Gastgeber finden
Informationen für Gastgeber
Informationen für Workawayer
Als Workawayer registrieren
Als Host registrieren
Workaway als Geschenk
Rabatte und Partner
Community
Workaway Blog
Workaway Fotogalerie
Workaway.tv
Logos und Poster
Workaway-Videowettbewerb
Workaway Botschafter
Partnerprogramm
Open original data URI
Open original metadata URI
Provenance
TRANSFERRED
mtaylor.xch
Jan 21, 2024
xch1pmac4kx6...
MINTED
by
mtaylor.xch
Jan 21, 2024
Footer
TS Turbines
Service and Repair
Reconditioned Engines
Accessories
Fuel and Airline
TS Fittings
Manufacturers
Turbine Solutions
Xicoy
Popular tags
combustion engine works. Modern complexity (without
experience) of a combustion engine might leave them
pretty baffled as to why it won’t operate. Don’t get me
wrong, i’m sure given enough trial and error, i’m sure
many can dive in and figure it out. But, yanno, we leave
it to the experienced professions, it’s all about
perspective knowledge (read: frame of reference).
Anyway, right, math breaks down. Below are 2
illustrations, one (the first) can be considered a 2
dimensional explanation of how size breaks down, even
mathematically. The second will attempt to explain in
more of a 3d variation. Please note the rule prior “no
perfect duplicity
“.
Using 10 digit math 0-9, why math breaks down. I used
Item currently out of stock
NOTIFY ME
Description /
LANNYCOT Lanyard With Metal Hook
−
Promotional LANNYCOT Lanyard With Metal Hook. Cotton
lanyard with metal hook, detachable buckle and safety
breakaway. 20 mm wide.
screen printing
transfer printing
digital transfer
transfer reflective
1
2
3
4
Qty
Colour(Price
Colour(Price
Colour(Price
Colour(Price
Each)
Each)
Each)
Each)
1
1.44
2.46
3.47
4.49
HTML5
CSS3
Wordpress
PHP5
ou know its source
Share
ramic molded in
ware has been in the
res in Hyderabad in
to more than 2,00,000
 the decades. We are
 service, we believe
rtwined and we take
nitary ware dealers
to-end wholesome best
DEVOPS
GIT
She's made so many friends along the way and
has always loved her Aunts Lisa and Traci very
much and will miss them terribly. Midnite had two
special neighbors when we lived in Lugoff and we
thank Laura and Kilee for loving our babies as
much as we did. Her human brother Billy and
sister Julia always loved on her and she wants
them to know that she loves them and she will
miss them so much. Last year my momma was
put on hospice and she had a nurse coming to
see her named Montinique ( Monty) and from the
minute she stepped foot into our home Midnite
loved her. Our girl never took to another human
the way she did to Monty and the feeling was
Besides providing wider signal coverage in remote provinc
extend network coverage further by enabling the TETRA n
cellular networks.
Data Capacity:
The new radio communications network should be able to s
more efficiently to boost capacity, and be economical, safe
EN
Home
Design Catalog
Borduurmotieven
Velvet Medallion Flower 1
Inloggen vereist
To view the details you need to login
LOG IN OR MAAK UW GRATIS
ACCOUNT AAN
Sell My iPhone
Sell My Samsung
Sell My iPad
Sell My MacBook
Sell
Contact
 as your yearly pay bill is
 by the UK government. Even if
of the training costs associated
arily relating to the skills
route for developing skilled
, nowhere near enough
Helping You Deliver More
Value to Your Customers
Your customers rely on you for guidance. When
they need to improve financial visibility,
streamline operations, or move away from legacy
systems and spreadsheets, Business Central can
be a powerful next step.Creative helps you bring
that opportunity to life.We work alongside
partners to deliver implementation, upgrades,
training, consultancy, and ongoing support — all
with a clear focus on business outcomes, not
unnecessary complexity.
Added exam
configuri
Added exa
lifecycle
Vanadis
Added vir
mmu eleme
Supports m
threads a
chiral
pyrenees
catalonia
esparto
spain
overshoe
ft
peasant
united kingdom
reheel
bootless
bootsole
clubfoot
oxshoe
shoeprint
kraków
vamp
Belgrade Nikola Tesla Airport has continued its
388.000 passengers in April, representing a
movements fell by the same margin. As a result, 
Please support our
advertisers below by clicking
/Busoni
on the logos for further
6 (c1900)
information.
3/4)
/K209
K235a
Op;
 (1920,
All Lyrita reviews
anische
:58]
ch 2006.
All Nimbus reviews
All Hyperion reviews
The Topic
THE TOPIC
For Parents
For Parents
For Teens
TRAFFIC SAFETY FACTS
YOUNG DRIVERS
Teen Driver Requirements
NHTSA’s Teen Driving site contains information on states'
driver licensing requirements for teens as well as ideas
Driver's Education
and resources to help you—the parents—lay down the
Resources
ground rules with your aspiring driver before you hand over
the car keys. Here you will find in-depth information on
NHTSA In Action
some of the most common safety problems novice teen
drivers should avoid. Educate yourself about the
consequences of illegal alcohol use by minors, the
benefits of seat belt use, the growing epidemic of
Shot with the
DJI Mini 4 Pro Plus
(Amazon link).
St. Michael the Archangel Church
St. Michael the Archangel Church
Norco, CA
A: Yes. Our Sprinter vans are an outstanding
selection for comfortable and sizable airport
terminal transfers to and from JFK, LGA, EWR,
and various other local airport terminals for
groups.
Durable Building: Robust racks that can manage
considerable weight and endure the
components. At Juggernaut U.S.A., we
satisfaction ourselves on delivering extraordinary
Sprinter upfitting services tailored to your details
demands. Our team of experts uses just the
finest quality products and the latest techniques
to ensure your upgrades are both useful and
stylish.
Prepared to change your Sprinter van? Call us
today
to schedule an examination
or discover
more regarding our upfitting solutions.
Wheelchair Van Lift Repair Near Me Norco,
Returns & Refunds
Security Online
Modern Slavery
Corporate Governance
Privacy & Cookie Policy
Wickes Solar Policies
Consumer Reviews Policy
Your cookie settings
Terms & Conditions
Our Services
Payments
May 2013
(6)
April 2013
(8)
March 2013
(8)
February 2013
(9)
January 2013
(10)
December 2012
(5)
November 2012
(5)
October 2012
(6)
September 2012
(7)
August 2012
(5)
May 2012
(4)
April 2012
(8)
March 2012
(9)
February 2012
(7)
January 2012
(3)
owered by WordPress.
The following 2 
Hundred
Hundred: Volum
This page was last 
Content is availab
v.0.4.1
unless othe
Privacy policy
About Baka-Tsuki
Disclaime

━━━━━━━━

* Work task: Starting at the beginning of the listing and ending at the line that contains "Workaway-Videowettbewerb", give those lines again with "Fotogalerie" swapped for "Bildergalerie" and nothing else changed.

* Answer to this exercise:
Gastgeber finden
Informationen für Gastgeber
Informationen für Workawayer
Als Workawayer registrieren
Als Host registrieren
Workaway als Geschenk
Rabatte und Partner
Community
Workaway Blog
Workaway Bildergalerie
Workaway.tv
Logos und Poster
Workaway-Videowettbewerb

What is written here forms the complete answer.